Brain-derived neurotrophic factor (BDNF) is a member of the neurotrophin family of growth factors which includes nerve growth factor (NGF), neurotrophin-3 (NT-3) and neurotrophin-4/5 (NT-4/5).

All neurotrophins are synthesized as preproneurotrophin precursors that are subsequently processed within the intracellular transport pathway to yield proneurotrophins that are further processed to generate the mature form. The mature form of BDNF is a non-covalent stable homodimer that can be secreted in both constitutive and regulated pathways.

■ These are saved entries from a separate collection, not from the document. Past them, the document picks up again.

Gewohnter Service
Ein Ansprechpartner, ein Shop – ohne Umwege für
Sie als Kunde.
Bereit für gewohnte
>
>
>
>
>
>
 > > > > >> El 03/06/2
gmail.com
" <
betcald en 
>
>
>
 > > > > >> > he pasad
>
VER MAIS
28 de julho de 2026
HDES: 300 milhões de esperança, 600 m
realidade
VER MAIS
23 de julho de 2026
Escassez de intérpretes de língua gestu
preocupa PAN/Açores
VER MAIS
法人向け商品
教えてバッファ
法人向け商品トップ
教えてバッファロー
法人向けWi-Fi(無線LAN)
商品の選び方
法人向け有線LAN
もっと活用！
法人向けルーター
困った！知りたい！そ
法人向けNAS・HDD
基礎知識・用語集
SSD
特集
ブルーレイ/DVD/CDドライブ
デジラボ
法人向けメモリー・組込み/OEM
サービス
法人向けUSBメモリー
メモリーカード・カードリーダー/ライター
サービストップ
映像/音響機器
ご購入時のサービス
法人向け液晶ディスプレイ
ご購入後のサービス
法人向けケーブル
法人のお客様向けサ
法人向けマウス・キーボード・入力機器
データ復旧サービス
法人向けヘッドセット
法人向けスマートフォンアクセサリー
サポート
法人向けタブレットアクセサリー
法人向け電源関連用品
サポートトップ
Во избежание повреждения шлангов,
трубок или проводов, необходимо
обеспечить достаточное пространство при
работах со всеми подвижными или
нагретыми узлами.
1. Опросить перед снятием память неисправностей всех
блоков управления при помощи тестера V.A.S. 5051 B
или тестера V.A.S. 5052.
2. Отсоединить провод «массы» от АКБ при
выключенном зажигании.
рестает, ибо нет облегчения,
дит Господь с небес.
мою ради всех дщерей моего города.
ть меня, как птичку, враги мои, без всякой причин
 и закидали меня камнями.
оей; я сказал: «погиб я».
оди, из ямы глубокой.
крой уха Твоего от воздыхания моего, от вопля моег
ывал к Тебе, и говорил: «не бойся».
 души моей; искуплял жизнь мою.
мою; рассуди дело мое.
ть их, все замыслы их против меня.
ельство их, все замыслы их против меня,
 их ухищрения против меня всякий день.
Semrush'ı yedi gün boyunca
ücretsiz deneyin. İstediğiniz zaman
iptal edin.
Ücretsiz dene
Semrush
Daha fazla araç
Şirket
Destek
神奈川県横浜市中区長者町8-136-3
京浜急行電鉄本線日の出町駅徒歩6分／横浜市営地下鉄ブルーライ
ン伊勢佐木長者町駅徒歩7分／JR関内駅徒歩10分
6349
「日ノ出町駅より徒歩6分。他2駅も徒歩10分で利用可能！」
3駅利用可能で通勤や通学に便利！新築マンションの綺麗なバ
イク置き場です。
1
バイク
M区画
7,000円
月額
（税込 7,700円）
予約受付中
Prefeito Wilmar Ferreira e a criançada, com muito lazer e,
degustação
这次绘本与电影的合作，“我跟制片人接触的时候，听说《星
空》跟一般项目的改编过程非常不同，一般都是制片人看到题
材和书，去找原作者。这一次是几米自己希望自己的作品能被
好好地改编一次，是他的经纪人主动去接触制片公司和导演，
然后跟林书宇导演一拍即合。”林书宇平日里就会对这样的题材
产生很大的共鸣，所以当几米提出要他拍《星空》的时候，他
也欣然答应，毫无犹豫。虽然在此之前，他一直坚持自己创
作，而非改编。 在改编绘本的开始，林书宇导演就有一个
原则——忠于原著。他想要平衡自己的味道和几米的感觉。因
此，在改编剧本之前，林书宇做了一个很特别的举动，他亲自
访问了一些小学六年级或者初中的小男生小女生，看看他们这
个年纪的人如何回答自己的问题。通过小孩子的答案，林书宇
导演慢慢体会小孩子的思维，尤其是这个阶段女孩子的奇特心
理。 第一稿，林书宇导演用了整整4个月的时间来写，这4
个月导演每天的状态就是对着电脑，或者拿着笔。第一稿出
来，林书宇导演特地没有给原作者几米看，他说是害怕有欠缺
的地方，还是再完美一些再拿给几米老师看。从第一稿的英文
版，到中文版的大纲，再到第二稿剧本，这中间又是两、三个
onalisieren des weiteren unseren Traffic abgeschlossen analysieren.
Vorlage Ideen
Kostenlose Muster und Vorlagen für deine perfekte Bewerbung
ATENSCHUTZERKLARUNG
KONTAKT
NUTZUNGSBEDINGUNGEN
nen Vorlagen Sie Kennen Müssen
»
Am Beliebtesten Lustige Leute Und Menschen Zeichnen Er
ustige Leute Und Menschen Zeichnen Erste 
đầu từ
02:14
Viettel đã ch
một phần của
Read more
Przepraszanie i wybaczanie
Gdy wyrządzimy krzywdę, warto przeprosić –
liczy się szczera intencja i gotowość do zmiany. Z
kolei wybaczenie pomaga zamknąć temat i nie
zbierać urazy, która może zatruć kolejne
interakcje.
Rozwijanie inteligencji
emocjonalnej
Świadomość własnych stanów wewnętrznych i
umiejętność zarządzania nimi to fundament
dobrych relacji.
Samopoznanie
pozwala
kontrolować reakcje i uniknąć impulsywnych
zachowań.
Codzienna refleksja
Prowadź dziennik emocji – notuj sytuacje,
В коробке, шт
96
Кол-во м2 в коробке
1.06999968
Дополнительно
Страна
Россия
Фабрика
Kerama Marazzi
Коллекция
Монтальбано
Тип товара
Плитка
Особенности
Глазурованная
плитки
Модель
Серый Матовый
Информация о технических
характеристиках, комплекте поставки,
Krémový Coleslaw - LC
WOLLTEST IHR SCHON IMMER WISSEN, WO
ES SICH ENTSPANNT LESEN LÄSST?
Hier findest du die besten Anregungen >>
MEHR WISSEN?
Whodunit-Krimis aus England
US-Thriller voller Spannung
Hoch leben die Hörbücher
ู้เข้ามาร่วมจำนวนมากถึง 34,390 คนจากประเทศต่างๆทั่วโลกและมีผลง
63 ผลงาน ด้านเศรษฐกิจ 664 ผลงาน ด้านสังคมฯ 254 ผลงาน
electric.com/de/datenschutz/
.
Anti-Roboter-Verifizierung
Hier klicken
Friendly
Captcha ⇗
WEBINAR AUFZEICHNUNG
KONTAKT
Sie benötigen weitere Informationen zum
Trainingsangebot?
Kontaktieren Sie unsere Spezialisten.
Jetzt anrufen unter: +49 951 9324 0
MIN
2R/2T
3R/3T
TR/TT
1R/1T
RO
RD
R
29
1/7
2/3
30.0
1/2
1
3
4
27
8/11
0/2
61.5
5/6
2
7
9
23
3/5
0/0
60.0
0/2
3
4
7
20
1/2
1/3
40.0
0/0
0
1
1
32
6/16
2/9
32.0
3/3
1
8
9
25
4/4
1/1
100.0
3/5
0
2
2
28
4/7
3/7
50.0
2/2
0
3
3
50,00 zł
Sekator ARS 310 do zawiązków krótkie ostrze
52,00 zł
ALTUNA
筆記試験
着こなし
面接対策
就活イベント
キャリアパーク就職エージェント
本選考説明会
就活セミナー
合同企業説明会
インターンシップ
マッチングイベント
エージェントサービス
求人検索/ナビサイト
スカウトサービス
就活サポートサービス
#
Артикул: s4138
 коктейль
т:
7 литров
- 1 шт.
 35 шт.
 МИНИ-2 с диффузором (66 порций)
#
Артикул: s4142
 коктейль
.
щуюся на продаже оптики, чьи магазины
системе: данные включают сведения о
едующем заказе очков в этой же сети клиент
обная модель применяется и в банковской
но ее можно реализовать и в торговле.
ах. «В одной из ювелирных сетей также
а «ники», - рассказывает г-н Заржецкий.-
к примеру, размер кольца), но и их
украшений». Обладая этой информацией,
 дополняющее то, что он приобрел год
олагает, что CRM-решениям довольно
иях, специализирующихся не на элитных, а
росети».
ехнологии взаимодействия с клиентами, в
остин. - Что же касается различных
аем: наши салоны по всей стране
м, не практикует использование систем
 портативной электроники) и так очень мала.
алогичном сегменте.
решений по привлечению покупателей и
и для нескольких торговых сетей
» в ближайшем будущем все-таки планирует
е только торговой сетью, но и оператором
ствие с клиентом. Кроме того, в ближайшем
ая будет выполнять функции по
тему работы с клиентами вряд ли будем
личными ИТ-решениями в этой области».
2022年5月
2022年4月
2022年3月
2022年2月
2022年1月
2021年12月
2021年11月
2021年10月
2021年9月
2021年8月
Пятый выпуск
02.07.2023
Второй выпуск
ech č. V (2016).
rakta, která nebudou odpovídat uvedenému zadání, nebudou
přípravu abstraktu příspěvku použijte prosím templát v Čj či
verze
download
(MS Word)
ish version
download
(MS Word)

BDNF conveys its activity by binding to two classes of receptors, a member of the Trk receptor tyrosine kinase family (TrkB) and the pan-neurotrophin receptor p75^NTR. Binding of BDNF to the TrkB receptor triggers ligand-induced dimerization and autophosphorylation of tyrosine residues. This activates various signaling cascades such the MAPK, PI3K and PLCγ pathways that are involved in cell growth, survival and differentiation of neurons in the central and peripheral nervous system.

Interestingly, recent evidence suggests that BDNF may influence target cell function via ion channel modulation. Ion channel activity in the target cells can be modulated by a TrkB-mediated mechanism that has not yet been determined. BDNF is able to block both K_V1.3 and AMPA-subtype glutamate ion channel currents in sensory neurons, while it can induce activation of the TRPC3 cation channel in neurons and of the Na_V1.9 Na⁺ channel in hippocampal neurons. These newly recognized BDNF actions underlie its “rapid” neuronal functions that include changes in neuronal excitability, plasticity and synaptic transmission.